As endless Babycenter spam e-mails has proven to me, there are a lot of ridiculously cute costumes for babies. But, personally, I prefer Halloween costumes to be…Halloween-y. I’ve got nothing against bunnies and frogs and monkeys and princesses (well, I have SOMETHING against princesses) but what do they have to do with Halloween? Nothing, that’s what. I’m not saying the Buddha has to go as a mini-Michael Myers, but I did want something that at least touched on the Halloween theme.
Several weeks ago I stopped in a nearby thrift store and there, hanging on the wall, was a gently used, Old Navy, 6-12 month sized pumpkin outfit. Perfect! Except that it cost $10. I’ve mentioned before and I’ll mention again that I am, among other things, a Cheap Yankee. And $10 for a used baby outfit that she will wear once was too much money. I refused. I decided that I would make her a costume. That’s what Good Mothers do, right?
A pumpkin seemed a little complicated, so instead I decided to make her a black cat. Dye some pants and a onesie black, make ears and a tail, draw on whiskers, ta da! Done! The perfect cute, yet Halloween-appropriate, costume.
Clearly I forgot who I am. Apparently I was under the delusion that I was actually Caley and that I have some kind of crafting talent. I have no crafting talent. I am a non-crafter. I like the IDEA of crafting, but the actual PROCESS of crafting baffles me. I’m prone to doing things like starting to knit a hat in October, actually finishing the hat in June, and trying on the hat only to discover that I decreased too quickly and now the bloody thing makes me look like a Conehead.
I don’t craft.
But, for some reason, I decided to be a Good Mother and craft a black cat costume for the Buddha.
Then I promptly forgot about this decision until I was leaving work yesterday afternoon, which is when I realized Halloween was the NEXT DAY.
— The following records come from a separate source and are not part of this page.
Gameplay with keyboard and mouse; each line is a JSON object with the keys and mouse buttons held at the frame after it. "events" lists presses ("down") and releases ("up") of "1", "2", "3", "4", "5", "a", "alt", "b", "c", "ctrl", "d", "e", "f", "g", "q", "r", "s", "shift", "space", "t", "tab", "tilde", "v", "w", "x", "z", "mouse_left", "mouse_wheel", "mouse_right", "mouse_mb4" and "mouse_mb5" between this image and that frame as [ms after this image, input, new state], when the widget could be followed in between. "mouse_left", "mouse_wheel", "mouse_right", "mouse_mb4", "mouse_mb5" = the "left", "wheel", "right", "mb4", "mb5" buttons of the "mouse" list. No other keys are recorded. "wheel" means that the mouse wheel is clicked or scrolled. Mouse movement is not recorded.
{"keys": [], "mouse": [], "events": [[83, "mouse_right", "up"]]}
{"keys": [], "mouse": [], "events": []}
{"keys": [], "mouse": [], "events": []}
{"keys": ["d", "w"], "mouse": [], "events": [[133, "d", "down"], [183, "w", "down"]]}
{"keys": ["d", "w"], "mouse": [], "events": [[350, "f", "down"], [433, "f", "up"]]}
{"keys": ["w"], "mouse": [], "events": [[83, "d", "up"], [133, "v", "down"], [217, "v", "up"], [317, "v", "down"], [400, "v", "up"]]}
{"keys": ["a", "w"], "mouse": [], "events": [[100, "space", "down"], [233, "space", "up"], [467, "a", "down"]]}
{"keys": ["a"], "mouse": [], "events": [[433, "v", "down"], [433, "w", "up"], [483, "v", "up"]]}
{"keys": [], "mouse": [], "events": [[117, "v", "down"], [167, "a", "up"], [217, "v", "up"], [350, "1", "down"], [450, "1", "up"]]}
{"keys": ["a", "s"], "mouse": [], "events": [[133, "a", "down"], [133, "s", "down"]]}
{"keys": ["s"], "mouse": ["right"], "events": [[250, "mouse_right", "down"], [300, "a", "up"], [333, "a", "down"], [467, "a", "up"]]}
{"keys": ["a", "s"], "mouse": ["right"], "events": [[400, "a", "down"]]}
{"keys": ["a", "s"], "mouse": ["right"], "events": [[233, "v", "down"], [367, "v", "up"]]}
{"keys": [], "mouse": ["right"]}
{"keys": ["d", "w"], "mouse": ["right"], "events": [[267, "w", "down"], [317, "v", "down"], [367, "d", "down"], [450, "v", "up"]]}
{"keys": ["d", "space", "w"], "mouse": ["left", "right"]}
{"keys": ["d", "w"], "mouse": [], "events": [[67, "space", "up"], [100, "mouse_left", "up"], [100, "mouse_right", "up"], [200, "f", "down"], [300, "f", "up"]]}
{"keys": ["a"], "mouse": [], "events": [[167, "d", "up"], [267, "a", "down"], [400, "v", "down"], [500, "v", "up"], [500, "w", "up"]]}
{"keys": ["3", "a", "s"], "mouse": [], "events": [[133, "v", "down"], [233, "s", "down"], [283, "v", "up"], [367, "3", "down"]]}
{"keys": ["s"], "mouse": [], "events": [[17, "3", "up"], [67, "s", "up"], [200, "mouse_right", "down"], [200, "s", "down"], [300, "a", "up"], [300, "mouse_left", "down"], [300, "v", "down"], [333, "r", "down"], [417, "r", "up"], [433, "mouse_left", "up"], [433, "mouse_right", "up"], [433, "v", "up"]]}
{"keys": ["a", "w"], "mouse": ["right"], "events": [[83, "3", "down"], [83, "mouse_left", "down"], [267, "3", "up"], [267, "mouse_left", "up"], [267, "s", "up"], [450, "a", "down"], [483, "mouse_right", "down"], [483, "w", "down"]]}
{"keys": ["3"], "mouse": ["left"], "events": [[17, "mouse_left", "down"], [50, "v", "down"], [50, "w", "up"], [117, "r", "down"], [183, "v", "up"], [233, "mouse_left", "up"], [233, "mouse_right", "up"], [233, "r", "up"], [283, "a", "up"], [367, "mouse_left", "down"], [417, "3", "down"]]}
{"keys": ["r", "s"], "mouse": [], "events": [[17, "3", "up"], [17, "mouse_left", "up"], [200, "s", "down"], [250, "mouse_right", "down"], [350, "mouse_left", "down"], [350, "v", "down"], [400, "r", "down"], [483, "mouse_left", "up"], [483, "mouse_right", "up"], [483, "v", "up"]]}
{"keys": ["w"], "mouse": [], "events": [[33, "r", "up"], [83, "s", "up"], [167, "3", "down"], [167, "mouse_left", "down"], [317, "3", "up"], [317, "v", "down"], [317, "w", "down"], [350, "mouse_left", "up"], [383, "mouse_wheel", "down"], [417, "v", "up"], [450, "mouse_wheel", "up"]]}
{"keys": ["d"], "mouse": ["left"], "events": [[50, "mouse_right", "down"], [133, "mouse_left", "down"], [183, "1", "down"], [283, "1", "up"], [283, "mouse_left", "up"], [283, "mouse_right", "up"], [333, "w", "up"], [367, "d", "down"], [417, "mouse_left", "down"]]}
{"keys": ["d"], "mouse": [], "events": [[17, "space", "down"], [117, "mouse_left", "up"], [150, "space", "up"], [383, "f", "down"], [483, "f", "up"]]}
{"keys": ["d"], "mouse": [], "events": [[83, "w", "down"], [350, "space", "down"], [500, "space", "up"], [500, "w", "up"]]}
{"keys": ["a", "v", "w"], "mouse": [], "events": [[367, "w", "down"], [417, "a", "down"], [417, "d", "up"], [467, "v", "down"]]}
So I picked up the Buddha and then hauled a very cranky baby to the drugstore so I could buy black dye and a headband to hold ears. I figured I’d forage in my house for the rest. I raced home and changed the Buddha and fed the Buddha and cleaned up the kitchen and rummaged for costume items and put the Buddha to bed and then holy crap! It was 8 PM, and I still needed to dye and wash and dry and sew and stuff and oh fer pity’s sake!
Which is when my friend called me up to ask if we had a costume yet. Because she found a bunny costume that her now-three-year old wore way back when and did we want it? A bunny? A BUNNY? I believe I have made my feelings known on bunnies.
I looked at the pile of currently non-black clothing. I looked at the unopened package of dye. I looked at the shirt I was about to rip apart and make into ears and a tail. I looked at the clock.
I said, “Yes, please.”
So the Buddha is going as a bunny. My friend dropped the costume off this morning. It’s very cute and white and pink and non-scary. It’s very not Halloween.
I figure I have two options. I can either go get some fake blood and make it look like the bunny got shot (too grim?) or I can tell everyone she’s the Rabbit of Caerbannog (too obscure?). Preference?
(Oh, and by the way, the cost of all the stuff I purchased but never used for the failed cat costume? $9.74. See there, thrift store? That’ll teach you!)